## What you need to do
Extract the lines of the listing below from the line containing "genus: Centaurea" through the line containing "genus: Traminda", reproducing them verbatim.

## Input material
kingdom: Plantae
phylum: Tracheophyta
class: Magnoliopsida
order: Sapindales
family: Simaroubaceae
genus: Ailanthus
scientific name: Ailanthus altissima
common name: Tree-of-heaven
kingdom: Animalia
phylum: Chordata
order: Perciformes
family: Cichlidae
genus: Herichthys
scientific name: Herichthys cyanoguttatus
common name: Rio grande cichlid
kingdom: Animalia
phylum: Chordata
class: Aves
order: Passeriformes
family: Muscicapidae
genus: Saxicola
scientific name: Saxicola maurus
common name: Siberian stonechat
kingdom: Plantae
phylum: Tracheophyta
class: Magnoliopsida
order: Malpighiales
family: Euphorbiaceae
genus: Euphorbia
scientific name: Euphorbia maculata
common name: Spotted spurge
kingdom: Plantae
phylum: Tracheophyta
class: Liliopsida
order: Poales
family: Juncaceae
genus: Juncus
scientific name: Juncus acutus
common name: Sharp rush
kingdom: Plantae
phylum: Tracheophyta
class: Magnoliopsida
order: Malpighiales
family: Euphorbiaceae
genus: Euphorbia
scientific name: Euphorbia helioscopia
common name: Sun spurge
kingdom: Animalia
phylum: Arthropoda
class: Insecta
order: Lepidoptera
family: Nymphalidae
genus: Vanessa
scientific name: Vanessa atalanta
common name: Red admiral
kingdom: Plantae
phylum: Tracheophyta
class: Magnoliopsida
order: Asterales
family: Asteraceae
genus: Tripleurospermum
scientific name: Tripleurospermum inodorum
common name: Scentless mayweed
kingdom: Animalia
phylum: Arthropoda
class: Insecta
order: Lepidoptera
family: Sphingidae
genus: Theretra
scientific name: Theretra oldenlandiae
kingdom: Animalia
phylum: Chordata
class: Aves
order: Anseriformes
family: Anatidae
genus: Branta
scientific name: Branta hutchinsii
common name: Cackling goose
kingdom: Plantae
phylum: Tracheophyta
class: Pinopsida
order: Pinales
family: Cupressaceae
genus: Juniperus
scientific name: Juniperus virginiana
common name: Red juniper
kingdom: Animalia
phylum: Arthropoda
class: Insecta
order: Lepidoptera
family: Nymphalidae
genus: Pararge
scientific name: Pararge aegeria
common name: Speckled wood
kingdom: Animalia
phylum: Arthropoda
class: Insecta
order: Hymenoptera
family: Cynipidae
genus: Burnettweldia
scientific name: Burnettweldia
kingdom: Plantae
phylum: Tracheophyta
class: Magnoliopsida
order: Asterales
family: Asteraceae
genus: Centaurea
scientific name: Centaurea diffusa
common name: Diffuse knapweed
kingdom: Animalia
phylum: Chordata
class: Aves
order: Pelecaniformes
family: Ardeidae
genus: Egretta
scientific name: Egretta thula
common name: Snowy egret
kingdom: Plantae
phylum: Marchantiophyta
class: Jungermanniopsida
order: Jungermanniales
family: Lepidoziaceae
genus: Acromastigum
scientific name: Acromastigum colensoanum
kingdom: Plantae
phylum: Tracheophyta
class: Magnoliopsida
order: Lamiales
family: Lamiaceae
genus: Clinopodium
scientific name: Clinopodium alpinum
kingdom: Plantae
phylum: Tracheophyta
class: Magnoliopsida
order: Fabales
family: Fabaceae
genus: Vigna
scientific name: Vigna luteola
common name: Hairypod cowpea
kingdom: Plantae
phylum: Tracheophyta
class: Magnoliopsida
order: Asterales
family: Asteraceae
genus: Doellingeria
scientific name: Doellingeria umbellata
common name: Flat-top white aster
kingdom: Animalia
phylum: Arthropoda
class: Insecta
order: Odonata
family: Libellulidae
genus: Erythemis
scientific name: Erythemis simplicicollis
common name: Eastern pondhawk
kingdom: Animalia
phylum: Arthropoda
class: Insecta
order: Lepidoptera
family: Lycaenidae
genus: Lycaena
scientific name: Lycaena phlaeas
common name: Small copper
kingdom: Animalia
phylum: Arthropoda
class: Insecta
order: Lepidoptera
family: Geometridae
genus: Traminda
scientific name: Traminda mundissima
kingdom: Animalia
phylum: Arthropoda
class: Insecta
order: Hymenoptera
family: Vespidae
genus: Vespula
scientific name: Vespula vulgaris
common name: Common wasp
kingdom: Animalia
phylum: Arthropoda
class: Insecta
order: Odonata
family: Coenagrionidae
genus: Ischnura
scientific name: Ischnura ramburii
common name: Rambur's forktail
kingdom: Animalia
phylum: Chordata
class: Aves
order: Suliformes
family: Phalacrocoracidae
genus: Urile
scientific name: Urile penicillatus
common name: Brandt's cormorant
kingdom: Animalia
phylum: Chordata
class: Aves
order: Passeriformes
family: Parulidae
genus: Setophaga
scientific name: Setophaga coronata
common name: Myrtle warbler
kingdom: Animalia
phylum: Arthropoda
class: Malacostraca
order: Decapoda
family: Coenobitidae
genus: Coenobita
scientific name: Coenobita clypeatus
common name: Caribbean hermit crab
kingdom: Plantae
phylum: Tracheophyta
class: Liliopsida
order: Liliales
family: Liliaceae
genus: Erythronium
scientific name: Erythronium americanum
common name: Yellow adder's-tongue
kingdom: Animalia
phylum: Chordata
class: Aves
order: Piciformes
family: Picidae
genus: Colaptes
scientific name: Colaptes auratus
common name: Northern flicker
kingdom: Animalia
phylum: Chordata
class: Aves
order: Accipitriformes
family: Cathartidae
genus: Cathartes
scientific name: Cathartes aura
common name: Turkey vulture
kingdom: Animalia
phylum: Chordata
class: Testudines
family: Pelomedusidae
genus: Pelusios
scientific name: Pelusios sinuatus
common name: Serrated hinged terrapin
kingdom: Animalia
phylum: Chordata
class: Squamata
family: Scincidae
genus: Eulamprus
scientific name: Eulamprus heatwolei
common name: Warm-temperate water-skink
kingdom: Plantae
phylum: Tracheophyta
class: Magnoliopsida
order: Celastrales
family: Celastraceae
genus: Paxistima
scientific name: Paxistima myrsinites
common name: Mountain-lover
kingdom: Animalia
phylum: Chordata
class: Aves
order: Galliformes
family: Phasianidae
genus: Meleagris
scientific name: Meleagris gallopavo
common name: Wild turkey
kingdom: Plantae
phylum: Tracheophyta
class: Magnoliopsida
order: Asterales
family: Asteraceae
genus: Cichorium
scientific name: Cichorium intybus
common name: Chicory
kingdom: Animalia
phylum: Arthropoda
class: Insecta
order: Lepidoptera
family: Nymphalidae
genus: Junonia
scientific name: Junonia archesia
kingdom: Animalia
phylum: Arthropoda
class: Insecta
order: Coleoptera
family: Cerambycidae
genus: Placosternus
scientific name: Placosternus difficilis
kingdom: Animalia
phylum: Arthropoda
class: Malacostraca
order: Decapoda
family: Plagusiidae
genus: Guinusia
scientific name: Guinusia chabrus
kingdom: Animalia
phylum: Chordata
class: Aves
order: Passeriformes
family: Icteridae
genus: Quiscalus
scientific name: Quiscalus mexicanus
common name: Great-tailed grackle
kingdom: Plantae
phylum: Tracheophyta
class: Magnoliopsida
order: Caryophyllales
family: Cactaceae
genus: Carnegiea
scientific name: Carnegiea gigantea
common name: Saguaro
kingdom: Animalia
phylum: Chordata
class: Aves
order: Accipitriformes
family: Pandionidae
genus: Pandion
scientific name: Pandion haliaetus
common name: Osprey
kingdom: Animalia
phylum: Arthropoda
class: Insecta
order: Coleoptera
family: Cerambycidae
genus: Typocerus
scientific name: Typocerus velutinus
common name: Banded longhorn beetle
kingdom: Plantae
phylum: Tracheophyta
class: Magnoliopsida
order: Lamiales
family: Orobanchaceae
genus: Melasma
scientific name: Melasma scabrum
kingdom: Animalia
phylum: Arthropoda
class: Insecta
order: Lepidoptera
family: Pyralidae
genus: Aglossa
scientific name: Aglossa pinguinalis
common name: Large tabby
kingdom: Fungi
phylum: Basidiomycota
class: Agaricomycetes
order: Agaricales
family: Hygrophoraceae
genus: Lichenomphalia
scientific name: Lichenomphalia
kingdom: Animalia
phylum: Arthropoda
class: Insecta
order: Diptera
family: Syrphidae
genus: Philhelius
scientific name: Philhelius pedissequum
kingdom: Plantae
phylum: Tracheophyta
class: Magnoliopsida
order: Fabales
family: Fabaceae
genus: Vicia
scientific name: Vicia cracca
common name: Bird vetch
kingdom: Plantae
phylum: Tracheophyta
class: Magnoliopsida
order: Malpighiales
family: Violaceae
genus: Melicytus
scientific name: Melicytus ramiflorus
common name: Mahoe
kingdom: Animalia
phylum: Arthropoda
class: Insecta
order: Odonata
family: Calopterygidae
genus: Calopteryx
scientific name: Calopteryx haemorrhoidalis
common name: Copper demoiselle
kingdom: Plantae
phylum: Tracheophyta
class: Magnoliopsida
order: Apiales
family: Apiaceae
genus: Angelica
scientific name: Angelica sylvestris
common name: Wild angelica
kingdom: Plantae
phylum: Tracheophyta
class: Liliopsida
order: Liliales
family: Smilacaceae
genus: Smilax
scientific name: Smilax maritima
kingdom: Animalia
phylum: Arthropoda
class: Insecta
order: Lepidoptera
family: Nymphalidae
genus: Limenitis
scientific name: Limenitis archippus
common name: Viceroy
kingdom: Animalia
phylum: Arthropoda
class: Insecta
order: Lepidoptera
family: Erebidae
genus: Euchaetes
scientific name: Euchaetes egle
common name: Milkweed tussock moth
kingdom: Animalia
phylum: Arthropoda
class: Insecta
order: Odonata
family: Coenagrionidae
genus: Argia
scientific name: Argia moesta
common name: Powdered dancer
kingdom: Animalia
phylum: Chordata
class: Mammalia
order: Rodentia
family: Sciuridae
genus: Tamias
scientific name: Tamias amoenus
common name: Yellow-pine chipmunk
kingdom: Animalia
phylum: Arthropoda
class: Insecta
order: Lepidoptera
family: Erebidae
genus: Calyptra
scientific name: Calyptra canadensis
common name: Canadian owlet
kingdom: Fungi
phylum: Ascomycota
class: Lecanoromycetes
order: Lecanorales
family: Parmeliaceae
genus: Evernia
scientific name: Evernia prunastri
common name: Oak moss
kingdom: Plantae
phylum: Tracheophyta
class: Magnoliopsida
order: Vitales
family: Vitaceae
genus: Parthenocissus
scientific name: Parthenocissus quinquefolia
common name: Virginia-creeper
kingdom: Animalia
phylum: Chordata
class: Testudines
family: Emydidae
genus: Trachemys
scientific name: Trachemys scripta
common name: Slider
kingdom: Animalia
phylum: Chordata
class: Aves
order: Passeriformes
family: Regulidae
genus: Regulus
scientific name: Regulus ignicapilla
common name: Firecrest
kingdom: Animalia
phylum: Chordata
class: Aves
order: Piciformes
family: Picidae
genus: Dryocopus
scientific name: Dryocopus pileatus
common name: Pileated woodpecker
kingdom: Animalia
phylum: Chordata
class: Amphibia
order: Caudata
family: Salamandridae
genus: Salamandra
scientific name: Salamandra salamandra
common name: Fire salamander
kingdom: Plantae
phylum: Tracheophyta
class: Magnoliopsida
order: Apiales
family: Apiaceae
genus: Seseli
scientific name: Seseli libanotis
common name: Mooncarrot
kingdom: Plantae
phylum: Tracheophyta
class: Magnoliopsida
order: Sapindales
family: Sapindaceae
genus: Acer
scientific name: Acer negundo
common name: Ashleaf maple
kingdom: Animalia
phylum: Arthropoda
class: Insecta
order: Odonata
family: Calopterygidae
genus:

## Correct answer
genus: Centaurea
scientific name: Centaurea diffusa
common name: Diffuse knapweed
kingdom: Animalia
phylum: Chordata
class: Aves
order: Pelecaniformes
family: Ardeidae
genus: Egretta
scientific name: Egretta thula
common name: Snowy egret
kingdom: Plantae
phylum: Marchantiophyta
class: Jungermanniopsida
order: Jungermanniales
family: Lepidoziaceae
genus: Acromastigum
scientific name: Acromastigum colensoanum
kingdom: Plantae
phylum: Tracheophyta
class: Magnoliopsida
order: Lamiales
family: Lamiaceae
genus: Clinopodium
scientific name: Clinopodium alpinum
kingdom: Plantae
phylum: Tracheophyta
class: Magnoliopsida
order: Fabales
family: Fabaceae
genus: Vigna
scientific name: Vigna luteola
common name: Hairypod cowpea
kingdom: Plantae
phylum: Tracheophyta
class: Magnoliopsida
order: Asterales
family: Asteraceae
genus: Doellingeria
scientific name: Doellingeria umbellata
common name: Flat-top white aster
kingdom: Animalia
phylum: Arthropoda
class: Insecta
order: Odonata
family: Libellulidae
genus: Erythemis
scientific name: Erythemis simplicicollis
common name: Eastern pondhawk
kingdom: Animalia
phylum: Arthropoda
class: Insecta
order: Lepidoptera
family: Lycaenidae
genus: Lycaena
scientific name: Lycaena phlaeas
common name: Small copper
kingdom: Animalia
phylum: Arthropoda
class: Insecta
order: Lepidoptera
family: Geometridae
genus: Traminda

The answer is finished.